The phrases to which we refer are, the lake of fire , or the lake which burneth with fire and brimstone , and the second death . These phrases are used to describe Hell. The Lake of Fire is used because fire, as we shall see when we discuss the reality of Hell, is one of its specific ingredients. The second death is used to describe Hell because every man must die once if the Lord Jesus Christ tarries. It is appointed unto men once to die (Hebrews 9:27). The second death awaits only those who have refused to receive the Lord Jesus Christ as Savior, for those who have refused to receive the Lord Jesus Christ are eternally separated from God. Keep in mind that the word death does not mean the cessation of life; it means “separation.” Men who die without Christ are not annihilated; they are very much alive, but they are separated from God for all eternity.

Life Continues After Physical Death

When physical death occurs in your family, you speak of it as the end of life, but it is not.
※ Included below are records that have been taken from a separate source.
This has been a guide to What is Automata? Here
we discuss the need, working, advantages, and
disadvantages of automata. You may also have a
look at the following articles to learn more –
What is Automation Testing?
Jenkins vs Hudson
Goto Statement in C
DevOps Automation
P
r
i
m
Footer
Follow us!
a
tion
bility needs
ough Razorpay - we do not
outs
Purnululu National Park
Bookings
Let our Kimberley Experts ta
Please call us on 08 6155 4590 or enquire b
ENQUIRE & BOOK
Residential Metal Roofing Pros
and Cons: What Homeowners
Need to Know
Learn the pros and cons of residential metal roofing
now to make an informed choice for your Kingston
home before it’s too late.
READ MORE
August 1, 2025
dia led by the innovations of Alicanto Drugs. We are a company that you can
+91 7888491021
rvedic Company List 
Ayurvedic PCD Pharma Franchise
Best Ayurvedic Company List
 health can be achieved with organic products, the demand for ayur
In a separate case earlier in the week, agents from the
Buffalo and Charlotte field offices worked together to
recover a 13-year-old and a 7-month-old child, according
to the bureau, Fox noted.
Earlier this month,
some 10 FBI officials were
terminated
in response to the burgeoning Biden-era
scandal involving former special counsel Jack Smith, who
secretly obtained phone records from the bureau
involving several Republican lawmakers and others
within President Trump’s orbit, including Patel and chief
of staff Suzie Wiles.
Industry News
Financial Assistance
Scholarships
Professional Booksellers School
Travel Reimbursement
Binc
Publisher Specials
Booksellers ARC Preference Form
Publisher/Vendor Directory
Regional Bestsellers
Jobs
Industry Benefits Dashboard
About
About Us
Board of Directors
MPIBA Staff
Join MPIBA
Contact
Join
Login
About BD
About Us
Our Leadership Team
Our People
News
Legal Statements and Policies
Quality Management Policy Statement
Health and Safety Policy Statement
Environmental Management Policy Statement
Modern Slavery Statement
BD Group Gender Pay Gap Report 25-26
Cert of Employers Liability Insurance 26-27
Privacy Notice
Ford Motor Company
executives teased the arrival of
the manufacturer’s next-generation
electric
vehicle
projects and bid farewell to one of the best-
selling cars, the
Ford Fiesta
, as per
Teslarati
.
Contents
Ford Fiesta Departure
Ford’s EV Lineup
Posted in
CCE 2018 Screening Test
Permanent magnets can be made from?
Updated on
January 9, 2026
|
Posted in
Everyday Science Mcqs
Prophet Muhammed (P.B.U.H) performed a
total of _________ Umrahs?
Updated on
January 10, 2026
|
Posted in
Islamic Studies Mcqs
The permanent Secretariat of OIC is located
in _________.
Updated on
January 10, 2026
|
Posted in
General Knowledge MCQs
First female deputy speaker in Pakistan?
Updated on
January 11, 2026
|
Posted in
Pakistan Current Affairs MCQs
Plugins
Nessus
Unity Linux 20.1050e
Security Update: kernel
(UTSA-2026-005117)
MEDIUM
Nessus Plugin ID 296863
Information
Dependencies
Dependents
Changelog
It is only the separation of the spirit from the body because that spirit will live on somewhere, in Heaven or in Hell. If the individual is unsaved, he must face another separation, and that separation is from God, from the Lord Jesus Christ, from all of his loved ones who have come to know the Lord Jesus Christ as Savior.

I trust you have been able to see, as we summarize what we have considered thus far, that the Bible describes Hell in a very general way as the abode of disembodied spirits between the time of death and resurrection. In a specific way, it describes Hell as the abode of disembodied spirits of the unsaved between death and the resurrection. In a still more specific way, Hell is described as the abode of both the soul and body of the unsaved forever and ever.

I said this is not an inspiring subject, and it is not, but I want to strike a note of inspiration and blessing in these last few moments. That note of inspiration is that though Hell is real, you don't have to go there. Though Hell is real, an escape has been provided through the Lord Jesus Christ.

Those Destined For Hell

You recall that we read together in the book of Revelation about some people upon whom society frowns—whoremongers, abominables, murderers, kinds of people whom you would not want to invite into your home, kinds of people with whom you would not want to associate. Did you notice in that list one word that could describe even someone in this place where we consider ourselves somewhat respectable? It is the unbelieving . For you see, it is not adultery that sends you to Hell. It is not the abominable practices that send you to Hell. It is the fact that you fail to believe on the Lord Jesus Christ as your Savior. Are you noticing what I am saying? It is the fact that you now fail to believe—not the fact that in the future you will not, but the fact that right now you are neglecting to receive the Lord Jesus Christ as Savior. Keep in mind that an unbeliever is not going to be lost; he is lost if he has not received the Lord Jesus Christ as Savior.